Wall Street analysts say CFOs give off red flags during earnings calls when they say — or don't say — certain things. Virtually all of those things have to do with transparency.
Based on input analysts shared with CFO Dive, these are the most common red flags.
Dodging acquisition impact
The number one mistake CFOs make, according to Scott Berg, a Needham analyst who covers the application software and human capital management industries, is sidestepping acquisition impact on revenues.
"Not disclosing inorganic revenues when a company is first acquired creates an information vacuum on the performance of the original business and gives those shorting the stock extra firepower," he said.
Less egregious but still problematic is CFOs' limited communication skills when it comes to explaining their company's products or services. "I find a lot of the CFOs are great with the numbers, but they cannot articulate well enough what their company's products are," Berg said.
Overly optimistic projections
Terry Tillman, managing director of equity research at Truist Securities for the application software and SaaS sectors, said most CFOs are excellent at what they do, but occasionally they'll try to paint too rosy of a picture when a darker forecast is called for.
"A scenario I have seen play out is, when a company has either a company-specific execution issue or the macro dynamics in the demand environment change in a material way, the CFO is not doing enough in terms of revising the growth outlook in a more conservative fashion," he said.
A conservative revision is needed, he said, to reset the bar.
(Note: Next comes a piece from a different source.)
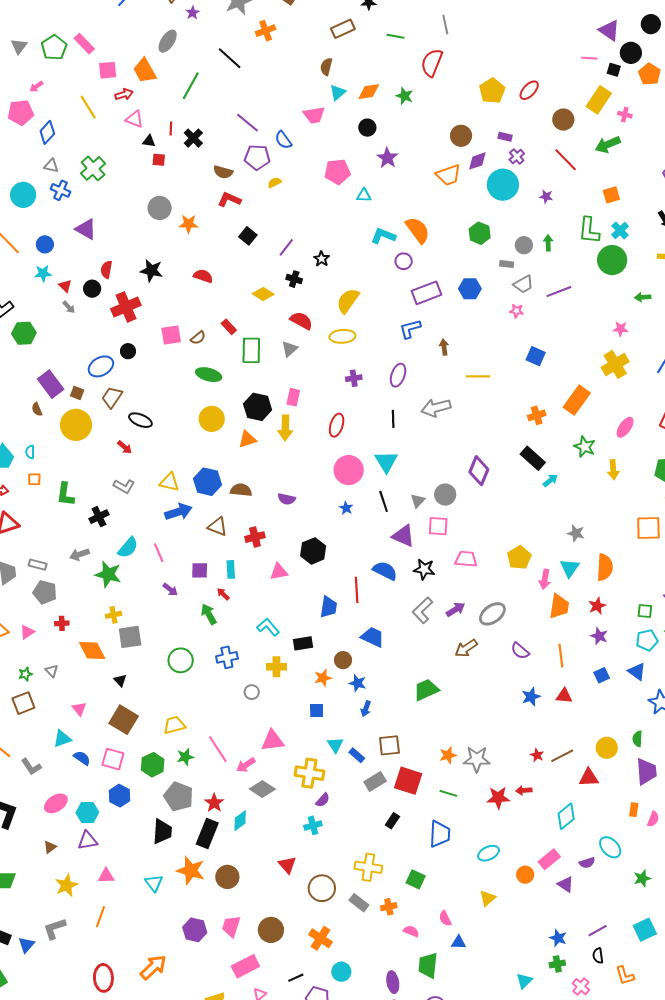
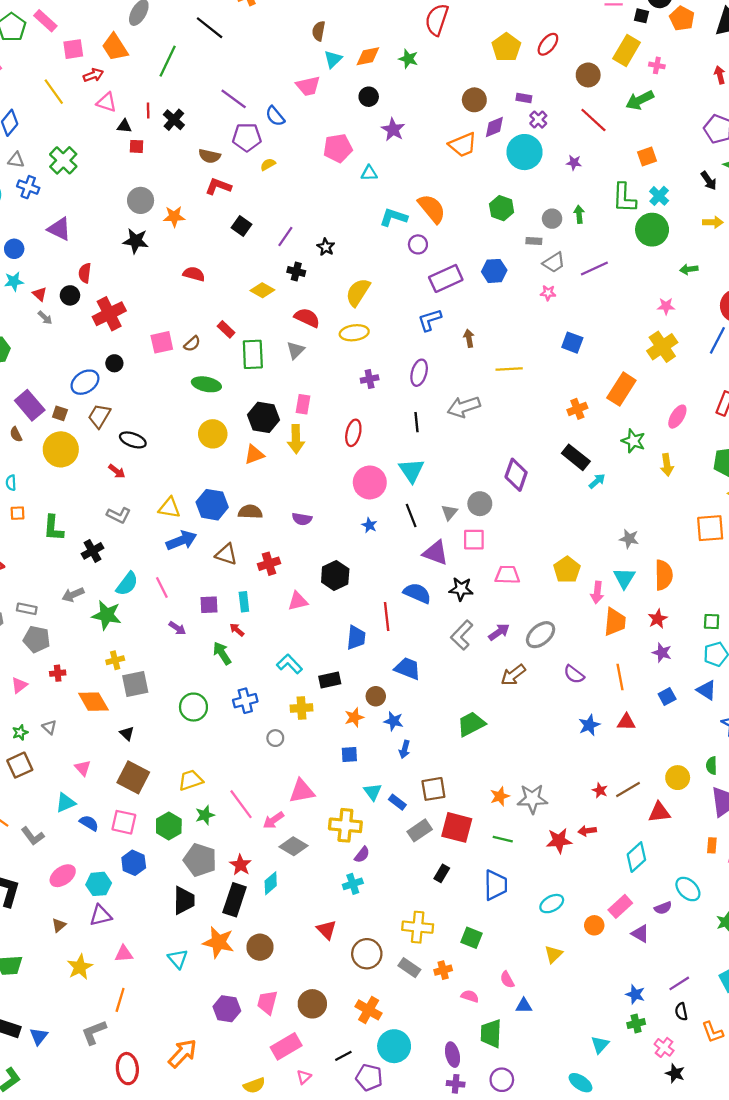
black star: (151, 271) -> (136, 241), moved
gray L-shape: (55, 929) -> (94, 1032), moved
cyan circle: (341, 972) -> (394, 1046), size x1.5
That's the only way "the company can execute and begin rebuilding confidence by meeting or beating the revised estimate," he said.
Being too optimistic, he added, can make it seem like the CFO lacks sufficient insight to more effectively reset the outlook or is worried that a notable reset of the guidance could cause investor backlash.
The best solution, he said, is to meet a change in demand dynamics head-on and adequately de-risk the financial outlook all at once. Trying instead to right-size the outlook over multiple quarters creates angst among investors.
Getting surprises right
CFOs often struggle to navigate unexpected events. These include things like when revenue recognition isn't sufficiently elongated after a company signs a large new business, for example, or when a large customer doesn't renew or has to temporarily downside or has another issue impacting the company's model.
"In these situations, I believe it's better to specifically quantify the impact as opposed to not being very specific," Tillman said. "In the latter situation, investors and analysts will often be left to make their own assumptions, which could be wide-ranging and, frankly, far off the mark."
His advice to CFOs: be as transparent as possible quantifying a financial situation that quite likely could be temporary in nature.
It's all about transparency
The bottom line to Gerard Cassidy, an RBC Capital Markets analyst who covers the SaaS, application software and human capital management industries, is to be upfront. That doesn't just mean being open when there's negative news, but cooperating as a matter of courtesy.
A pet peeve of his, he said, is when CFOs try to avoid answering a question by saying there's enough information in the release for analysts to figure out an answer for themselves.
"CFOs need to be transparent, and that answer is not transparent, in my view," he said.